- [COMPLETE THE FOLLOWING]
[A] Sum up the passage on Whipple's career at Harvard and the Smithsonian Astrophysical Observatory in two sentences.
[B] According to the passage on Whipple's career, why were stellar atmosphere models developed in the early sixties? Answer in one or two sentences.

-------- PASSAGE FOR REVIEW --------

His teaching career at Harvard University progressed from Instructor, 1932-1938; Lecturer, 1938-1945; Associate Professor, 1945-1950; Professor, 1950-1970; Chairman of the Department of Astronomy, 1949-1956; to Phillips Professor of Astronomy, 1970-1977. Thus when Whipple was appointed Director of the Smithsonian Astrophysical Observatory (SAO) in July 1955, he moved its headquarters to the Cambridge campus and continued as Professor and member of the Harvard College Observatory staff. He reorganized the Smithsonian's observatory and reoriented its research program. Under his directorship, the staff grew from a handful to more than five hundred, including over sixty scientists.

At the request of the National Science Foundation and the National Academy of Sciences, Whipple began development of Baker-Nunn cameras to track artificial satellites during the International Geophysical Year (1957-1958). With the help of Armand N. Spitz, he also developed the Moonwatch optical tracking program, which utilized teams of volunteers observing satellites with hand-held telescopes. When Sputnik was launched in October of 1957, the Moonwatch teams were the only U. S. mechanism available to track the Russian satellite. The SAO subsequently received large contracts from the National Aeronautics and Space Administration to operate the Satellite Tracking Program (STP), an optical tracking system with Baker-Nunn camera stations located all over the globe. Whipple's satellite tracking work earned him the 1963 Distinguished Civilian Service Award from President John F. Kennedy.

The Prairie Network, an optical tracking system designed to photograph meteorites and fireballs in order to calculate their orbits, created by Whipple and Richard E. McCrosky, began observations in 1964. Coordination of STP camera observations with Jodrell Bank Observatory radio data on flare stars led to the first identification of radio noise from any star besides the sun.

SAO relied on early computers such as the Mark IV, IBM 7090, and CDC 6400 for rapid processing of massive quantities of data. Baker-Nunn and Super-Schmidt camera data were directly processed by automated means, which made possible the 1966 SAO Star Catalog, coordinated by Katherine L. Haramundanis. Whipple required direct publication from computer tapes, a first for the U. S. Government Printing Office. Observations from the STP were progressively refined during the sixties through new laser tracking techniques and advances in automated data processing, to provide improved geodetic and geophysical data. In the early sixties, stellar atmosphere models were developed with the aid of an IBM 7090 and after 1966 a CDC 6400, in anticipation of far ultraviolet light data from orbiting observatories. Based on this experience in upper atmosphere research, Whipple was appointed project director for the orbiting astronomical observatories from 1958 to 1972.

The telegraph service of the International Astronomical Union came to the SAO in 1965 under the coordination of Owen J. Gingerich and later Brian G. Marsden. It utilized SAO's sophisticated communications network and led eventually to the creation of the Center for Short-Lived Phenomena by Robert A. Citron.

-------- DATA EXTRACT --------

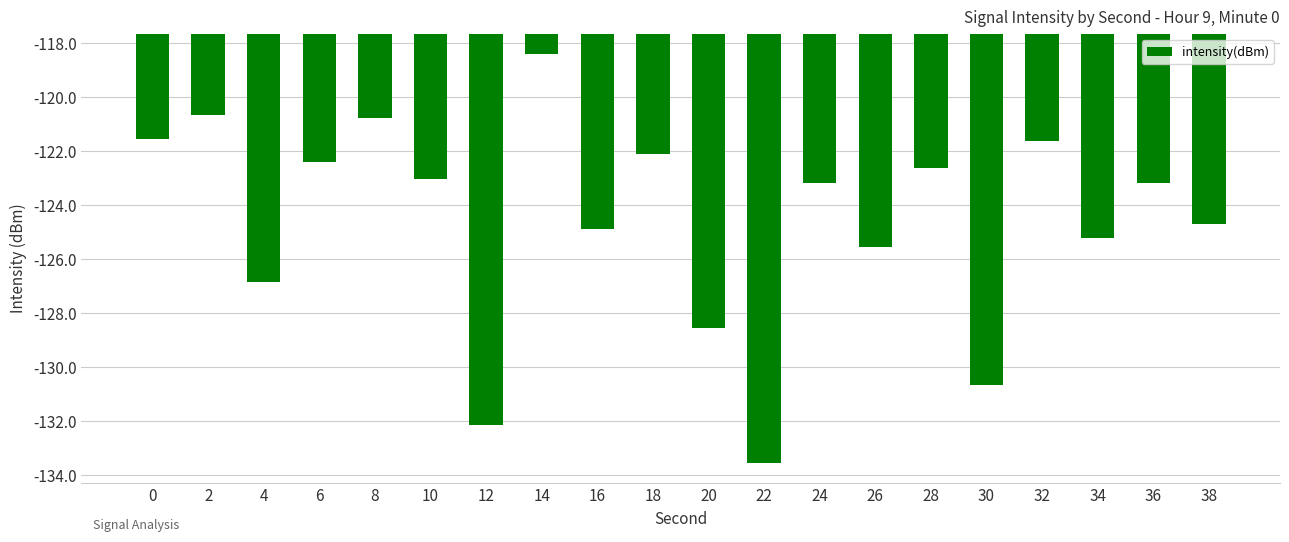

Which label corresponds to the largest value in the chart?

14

--------
-------- DATA EXTRACT --------

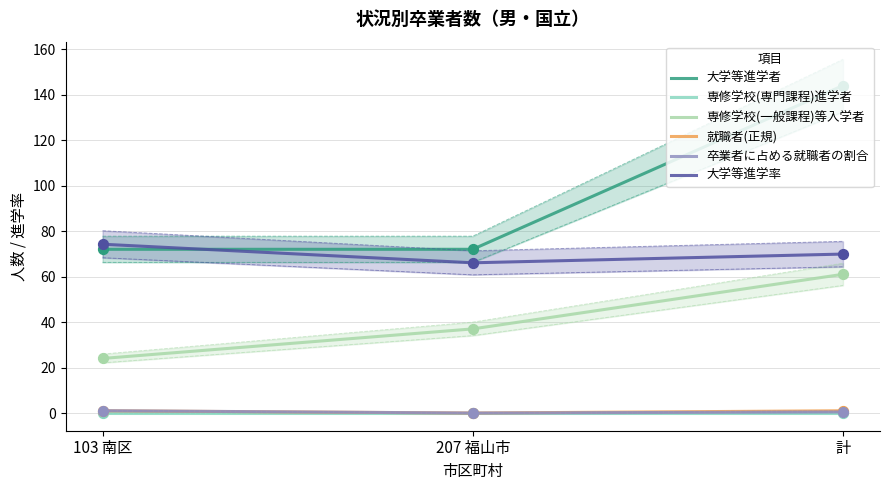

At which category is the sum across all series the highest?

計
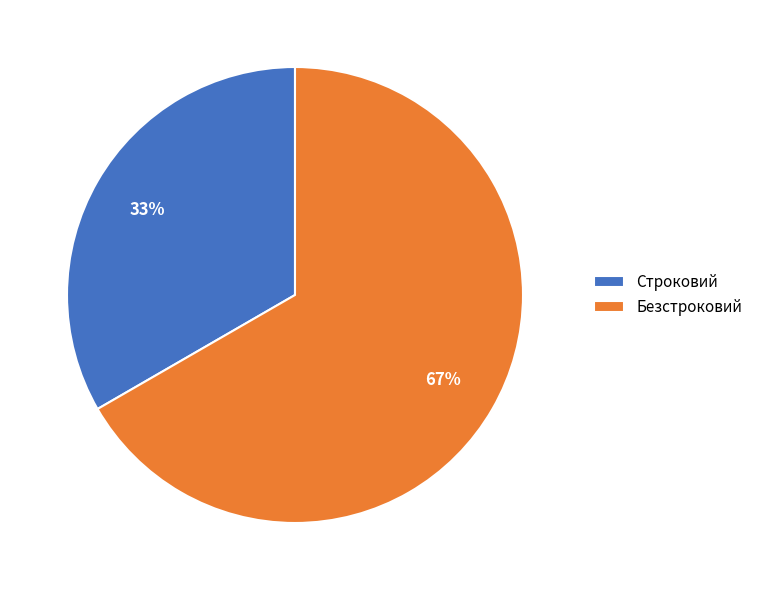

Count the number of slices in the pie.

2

--------

- [PROBLEM SOLUTIONS]
[A] Whipple taught at Harvard from 1932 to 1977. In 1955 he became Director of the Smithsonian Astrophysical Observatory, moved it to Cambridge, and expanded its staff and research into satellite tracking, meteor photography, computer-processed star data, and orbiting observatory work.

[B] They were developed in anticipation of far ultraviolet light data from orbiting observatories. The work was done with the aid of an IBM 7090 and, after 1966, a CDC 6400.